● **THE TASK**:
In the entries below, find the line containing "allenfalls eine Verschnaufpause" and the line containing "Действительно каторжный". Copy those two lines and everything between them exactly, without the pictures.

=== Begin Enclosure ===

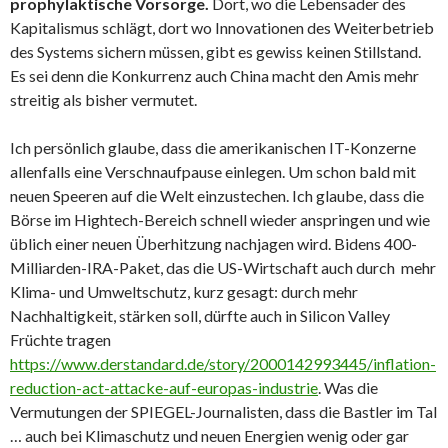
prophylaktische Vorsorge.
Dort, wo die Lebensader des
Kapitalismus schlägt, dort wo Innovationen des Weiterbetrieb
des Systems sichern müssen, gibt es gewiss keinen Stillstand.
Es sei denn die Konkurrenz auch China macht den Amis mehr
streitig als bisher vermutet.
Ich persönlich glaube, dass die amerikanischen IT-Konzerne
allenfalls eine Verschnaufpause einlegen. Um schon bald mit
neuen Speeren auf die Welt einzustechen. Ich glaube, dass die
Börse im Hightech-Bereich schnell wieder anspringen und wie
üblich einer neuen Überhitzung nachjagen wird. Bidens 400-
Milliarden-IRA-Paket, das die US-Wirtschaft auch durch mehr
Klima- und Umweltschutz, kurz gesagt: durch mehr
Nachhaltigkeit, stärken soll, dürfte auch in Silicon Valley
Früchte tragen
https://www.derstandard.de/story/2000142993445/inflation-
reduction-act-attacke-auf-europas-industrie
. Was die
Vermutungen der SPIEGEL-Journalisten, dass die Bastler im Tal
… auch bei Klimaschutz und neuen Energien wenig oder gar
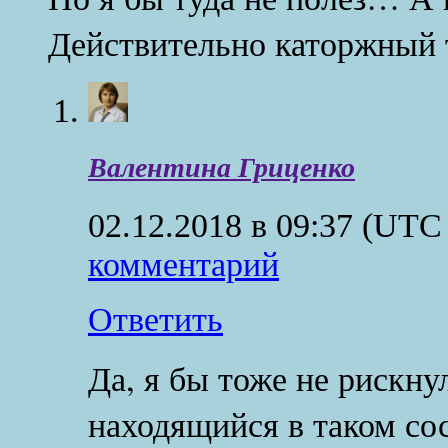
Действительно каторжный
Валентина Гриценко
02.12.2018 в 09:37
(UTC 
комментарий
Ответить
Да, я бы тоже не рискну
находящийся в таком со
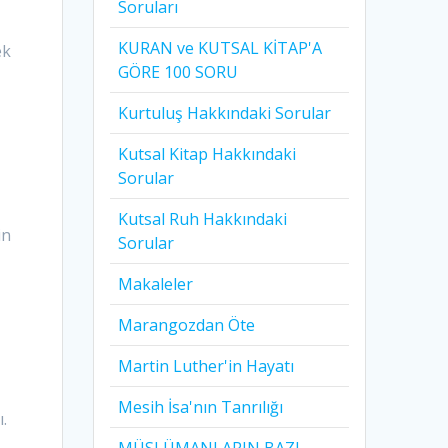
Soruları
KURAN ve KUTSAL KİTAP'A
ek
GÖRE 100 SORU
Kurtuluş Hakkındaki Sorular
Kutsal Kitap Hakkındaki
Sorular
Kutsal Ruh Hakkındaki
in
Sorular
Makaleler
Marangozdan Öte
Martin Luther'in Hayatı​
Mesih İsa'nın Tanrılığı​
.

=== End Enclosure ===

● **RESPONSE**:
allenfalls eine Verschnaufpause einlegen. Um schon bald mit
neuen Speeren auf die Welt einzustechen. Ich glaube, dass die
Börse im Hightech-Bereich schnell wieder anspringen und wie
üblich einer neuen Überhitzung nachjagen wird. Bidens 400-
Milliarden-IRA-Paket, das die US-Wirtschaft auch durch mehr
Klima- und Umweltschutz, kurz gesagt: durch mehr
Nachhaltigkeit, stärken soll, dürfte auch in Silicon Valley
Früchte tragen
https://www.derstandard.de/story/2000142993445/inflation-
reduction-act-attacke-auf-europas-industrie
. Was die
Vermutungen der SPIEGEL-Journalisten, dass die Bastler im Tal
… auch bei Klimaschutz und neuen Energien wenig oder gar
Действительно каторжный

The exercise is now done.